2. Relevant information
A subgroup H of group G is called characteristic if for all automorphisms phi of G, phi(H) is a subset of H.

(I paraphrased this from question 29. I don't know why he says "phi(H) is a subset of H" but not "phi(H) and H are the same set". After all, phi is bijective?)

3. The attempt at a solution
Here is what I did: H is a subgroup of order prime, so it is cyclic, generated by any non-identity element in H. Call H<a>.

Let phi be an arbitrary automorphism on G, then phi must map <a> to yet another cyclic subgroup of order p in G, call this <phi(a)>. Since both <a> and <phi(a)> are cyclic, they're either the same subgroup, or only share the identity element.

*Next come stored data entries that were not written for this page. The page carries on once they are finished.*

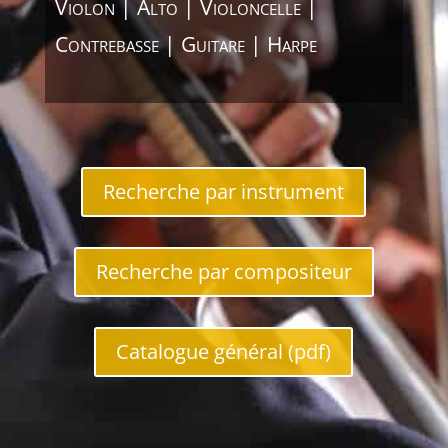
Violon | Alto | Violoncelle |
Contrebasse | Guitare | Harpe
Recherche par instrument
Recherche par compositeur
Catalogue général (pdf)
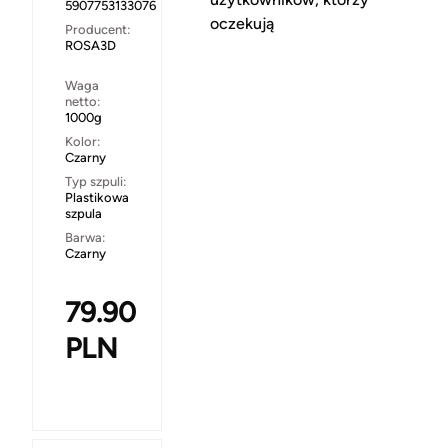
5907753133076
oczekują
Producent:
ROSA3D
Waga
netto:
1000g
Kolor:
Czarny
Typ szpuli:
Plastikowa
szpula
Barwa:
Czarny
79.90
PLN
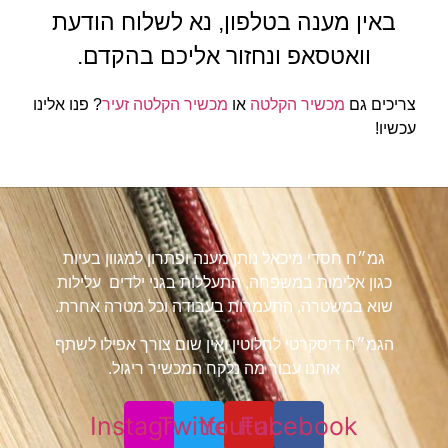
באין מענה בטלפון, נא לשלוח הודעת
וואטסאפ ונחזור אליכם בהקדם.
צריכים גם
מכשיר הקלטה
או
מכשיר הקלטה זעיר
? פנו אלינו
עכשיו!
גמ״ח חסדי מיכאל נותן מענה ופתרון למגוון בעיות
כגון אלימות במשפחה, התעללות בגני ילדים עלילות
שוא במשטרה, התעמרות בעבודה וכל מטרה אחרת.
הגמ״ח דיסקרטי לחלוטין ואין שום צורך אפילו לשתף
אותנו עבור מה נלקח המכשיר ריגול.
Instagram
Twitter
Youtube
Facebook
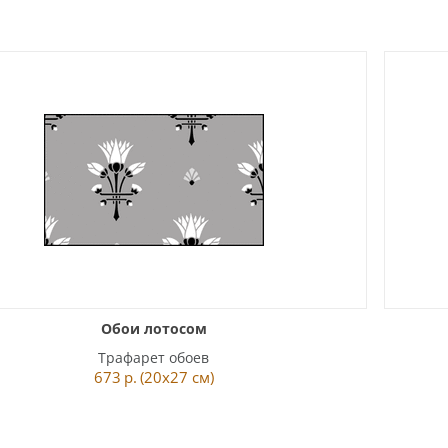
Обои лотосом
Трафарет обоев
673
р.
(20x27 см)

Let K of be the smallest subgroup generated by every possible products of <a> and <phi(a)>. If <a> and <phi(a)> are different, then the order of K is p^{2}. So p^{2} has to divide pm, which contradicts the fact that p does not divide m. So <a> and <phi(a)> have to be the same subgroup in G.

Hence any automorphism phi on G will also be an automorphism on <a>, which implies that <a>, aka H, is characteristic.

My problem: I never used the fact that H is a normal subgroup. I'm being quite confused. Where was I wrong? Many thanks for the help.

Why must the order of [itex]K[/itex] be [itex]p^2[/itex]? You haven't proved that. All that can be concluded based on what you have written so far is that if [itex]a[/itex] and [itex]\phi(a)[/itex] generate two different subgroups, then any subgroup containing them must have at least [itex]2p - 1[/itex] elements and its order must be divisible by [itex]p[/itex].

jbunniii found your flaw. Now try to fix it. Try to show H is the ONLY normal subgroup of order p. Suppose there are two. Use that the product of normal subgroups is a group.

I made my mistakes when concluding |K| = p^{2} too early. Here was how I came to it:
Suppose a^{i} phi(a)^{j} = a^{k} phi(a)^{l} (where i, j, k, l are integers in range [0, p - 1])
That implies a^{i-k} phi(a)^{j-l} = e
Because we assumed <a> and <phi(a)> were different subgroups, each cannot contain the inverse of another, unless it is the identity element. This implies i = k and j = l.
So a pair of (i, j) uniquely defines an element in <a>*<phi(a)>. There are p^{2} possible combinations.

My mistake is I assumed <a>*<phi(a)> was already a group. It turned out I needed to use the fact that both <a> and <phi(a)> were normal subgroups to come to that conclusion. Thanks Dick for pointing that out.

If my proof still contains any flaw, I'd appreciate any help. Thanks again :)

Your proof is assuming that a and phi(a) commute when you rearranged the powers. That's not necessarily so. You should be able to show the product of two normal subgroups H and H' of order p has order p^2 without assuming that their generators commute.

In post 4 phucnguyen assumes all elements of the group generated by the product can be written as a^i*phi(a)^j moving all of the factors of a to the left and all the factors of phi(a) to the right. That's assuming a and phi(a) commute.

But HK isn't generally a group if neither H nor K is normal. And if HK is not a group, why does its order necessarily have to divide that of G (to obtain the contradiction)?

No. It's just pre-multiplying both sides by a^{-k} and post-multiplying both sides by phi(a)^{-l}. This finds the number of elements in the set (a)(phi(a)) which as you pointed out is also a group because (a) and (phi(a)) are normal subgroups.

That is, in post 4 phucnguyen appears to no longer start by considering the group generated by the product, but only the product itself as a set. Here the elements are defined with powers of a on the left and powers of phi(a) on the right.